Records shown -
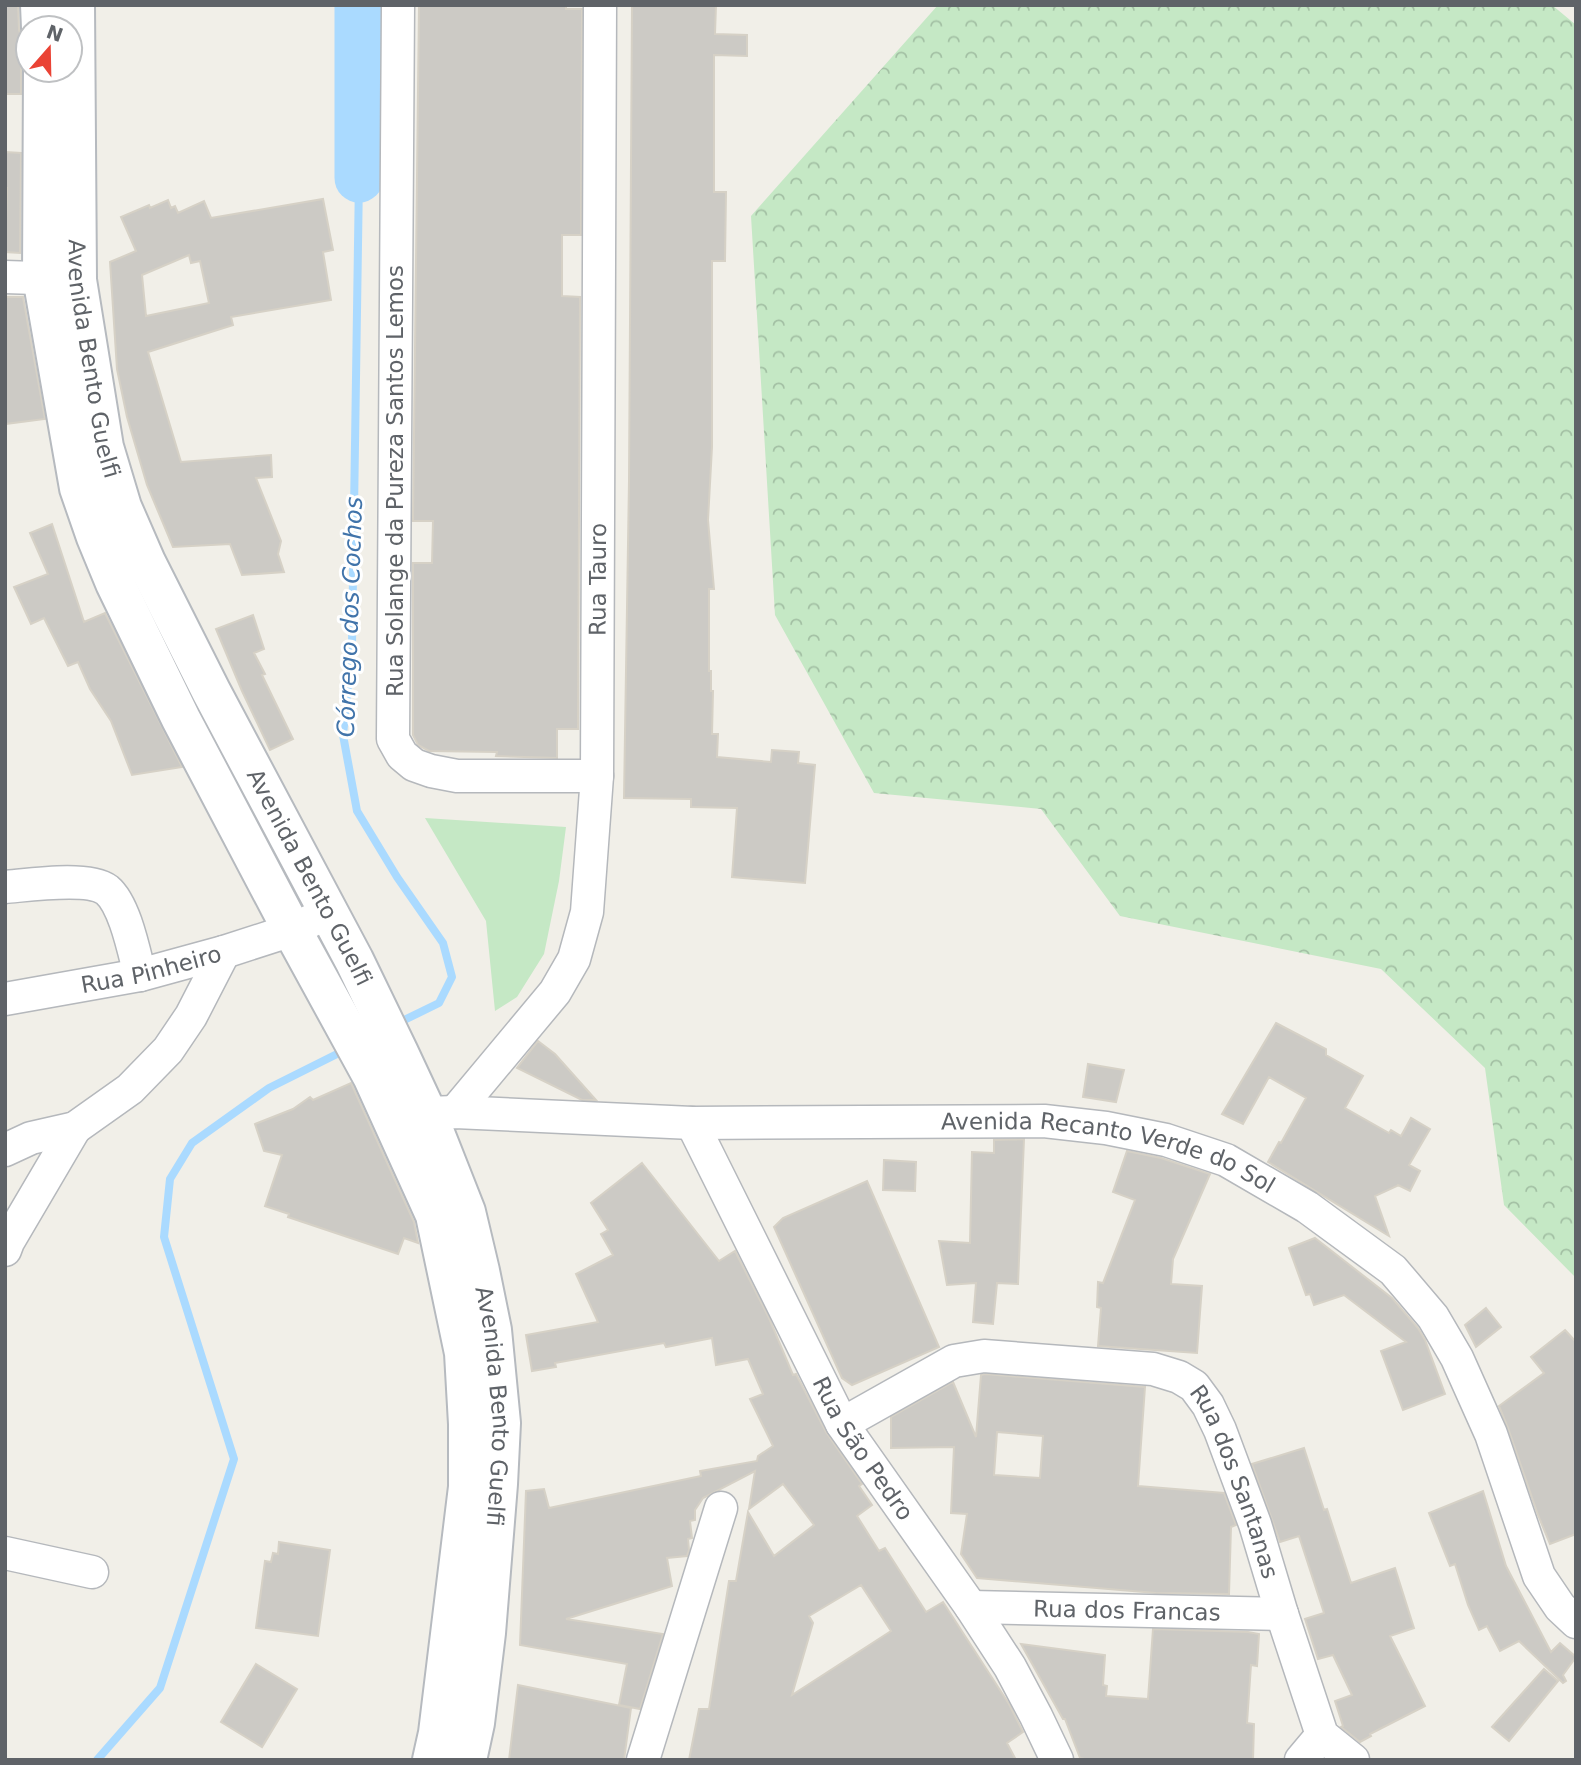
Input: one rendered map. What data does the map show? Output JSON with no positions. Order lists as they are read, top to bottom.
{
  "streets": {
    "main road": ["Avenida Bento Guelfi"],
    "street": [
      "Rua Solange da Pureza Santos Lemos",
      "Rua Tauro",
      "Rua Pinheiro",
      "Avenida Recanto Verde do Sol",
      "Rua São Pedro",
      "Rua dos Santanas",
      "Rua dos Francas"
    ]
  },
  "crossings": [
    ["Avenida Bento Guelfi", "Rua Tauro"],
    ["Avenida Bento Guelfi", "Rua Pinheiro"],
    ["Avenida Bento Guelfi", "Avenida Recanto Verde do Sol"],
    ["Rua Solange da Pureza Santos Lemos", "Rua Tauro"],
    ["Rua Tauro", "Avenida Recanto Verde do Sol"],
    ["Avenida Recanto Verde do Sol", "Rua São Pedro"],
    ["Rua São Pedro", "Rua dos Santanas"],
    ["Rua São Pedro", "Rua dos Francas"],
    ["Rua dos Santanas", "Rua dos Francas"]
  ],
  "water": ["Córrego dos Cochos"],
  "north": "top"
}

Aim of the exercise - Please return the entries above exactly as they appear, but without the pictures.

Exercise response -
Input: one rendered map. What data does the map show? Output JSON with no positions. Order lists as they are read, top to bottom.
{
  "streets": {
    "main road": ["Avenida Bento Guelfi"],
    "street": [
      "Rua Solange da Pureza Santos Lemos",
      "Rua Tauro",
      "Rua Pinheiro",
      "Avenida Recanto Verde do Sol",
      "Rua São Pedro",
      "Rua dos Santanas",
      "Rua dos Francas"
    ]
  },
  "crossings": [
    ["Avenida Bento Guelfi", "Rua Tauro"],
    ["Avenida Bento Guelfi", "Rua Pinheiro"],
    ["Avenida Bento Guelfi", "Avenida Recanto Verde do Sol"],
    ["Rua Solange da Pureza Santos Lemos", "Rua Tauro"],
    ["Rua Tauro", "Avenida Recanto Verde do Sol"],
    ["Avenida Recanto Verde do Sol", "Rua São Pedro"],
    ["Rua São Pedro", "Rua dos Santanas"],
    ["Rua São Pedro", "Rua dos Francas"],
    ["Rua dos Santanas", "Rua dos Francas"]
  ],
  "water": ["Córrego dos Cochos"],
  "north": "top"
}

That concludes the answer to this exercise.